__Data to examine__:

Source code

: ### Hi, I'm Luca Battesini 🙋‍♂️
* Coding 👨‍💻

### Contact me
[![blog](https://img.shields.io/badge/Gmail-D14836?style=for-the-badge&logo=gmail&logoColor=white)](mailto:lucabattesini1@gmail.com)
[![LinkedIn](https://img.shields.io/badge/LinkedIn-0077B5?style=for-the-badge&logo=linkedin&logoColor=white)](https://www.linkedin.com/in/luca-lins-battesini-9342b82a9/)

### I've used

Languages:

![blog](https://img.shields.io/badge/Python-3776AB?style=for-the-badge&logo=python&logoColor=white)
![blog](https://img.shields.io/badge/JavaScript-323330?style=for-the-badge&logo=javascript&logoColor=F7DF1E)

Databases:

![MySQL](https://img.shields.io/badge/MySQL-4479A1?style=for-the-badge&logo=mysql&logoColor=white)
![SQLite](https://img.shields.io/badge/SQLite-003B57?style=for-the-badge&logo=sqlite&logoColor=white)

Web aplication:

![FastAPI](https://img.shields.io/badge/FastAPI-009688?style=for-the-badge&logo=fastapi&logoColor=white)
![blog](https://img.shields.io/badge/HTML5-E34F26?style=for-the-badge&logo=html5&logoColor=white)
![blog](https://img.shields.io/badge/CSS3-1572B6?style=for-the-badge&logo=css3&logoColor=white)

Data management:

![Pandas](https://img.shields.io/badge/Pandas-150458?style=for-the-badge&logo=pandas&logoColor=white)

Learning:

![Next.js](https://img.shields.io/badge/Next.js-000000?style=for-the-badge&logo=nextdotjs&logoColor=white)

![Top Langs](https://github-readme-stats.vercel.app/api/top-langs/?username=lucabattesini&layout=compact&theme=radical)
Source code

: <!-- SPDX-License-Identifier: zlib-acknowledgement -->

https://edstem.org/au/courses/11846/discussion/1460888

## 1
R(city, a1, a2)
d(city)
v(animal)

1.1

__Work to complete__:
Wherever the word "style" appears in the data, return the whole line.

__Exercise answer__:
[![blog](https://img.shields.io/badge/Gmail-D14836?style=for-the-badge&logo=gmail&logoColor=white)](mailto:lucabattesini1@gmail.com)
[![LinkedIn](https://img.shields.io/badge/LinkedIn-0077B5?style=for-the-badge&logo=linkedin&logoColor=white)](https://www.linkedin.com/in/luca-lins-battesini-9342b82a9/)
![blog](https://img.shields.io/badge/Python-3776AB?style=for-the-badge&logo=python&logoColor=white)
![blog](https://img.shields.io/badge/JavaScript-323330?style=for-the-badge&logo=javascript&logoColor=F7DF1E)
![MySQL](https://img.shields.io/badge/MySQL-4479A1?style=for-the-badge&logo=mysql&logoColor=white)
![SQLite](https://img.shields.io/badge/SQLite-003B57?style=for-the-badge&logo=sqlite&logoColor=white)
![FastAPI](https://img.shields.io/badge/FastAPI-009688?style=for-the-badge&logo=fastapi&logoColor=white)
![blog](https://img.shields.io/badge/HTML5-E34F26?style=for-the-badge&logo=html5&logoColor=white)
![blog](https://img.shields.io/badge/CSS3-1572B6?style=for-the-badge&logo=css3&logoColor=white)
![Pandas](https://img.shields.io/badge/Pandas-150458?style=for-the-badge&logo=pandas&logoColor=white)
![Next.js](https://img.shields.io/badge/Next.js-000000?style=for-the-badge&logo=nextdotjs&logoColor=white)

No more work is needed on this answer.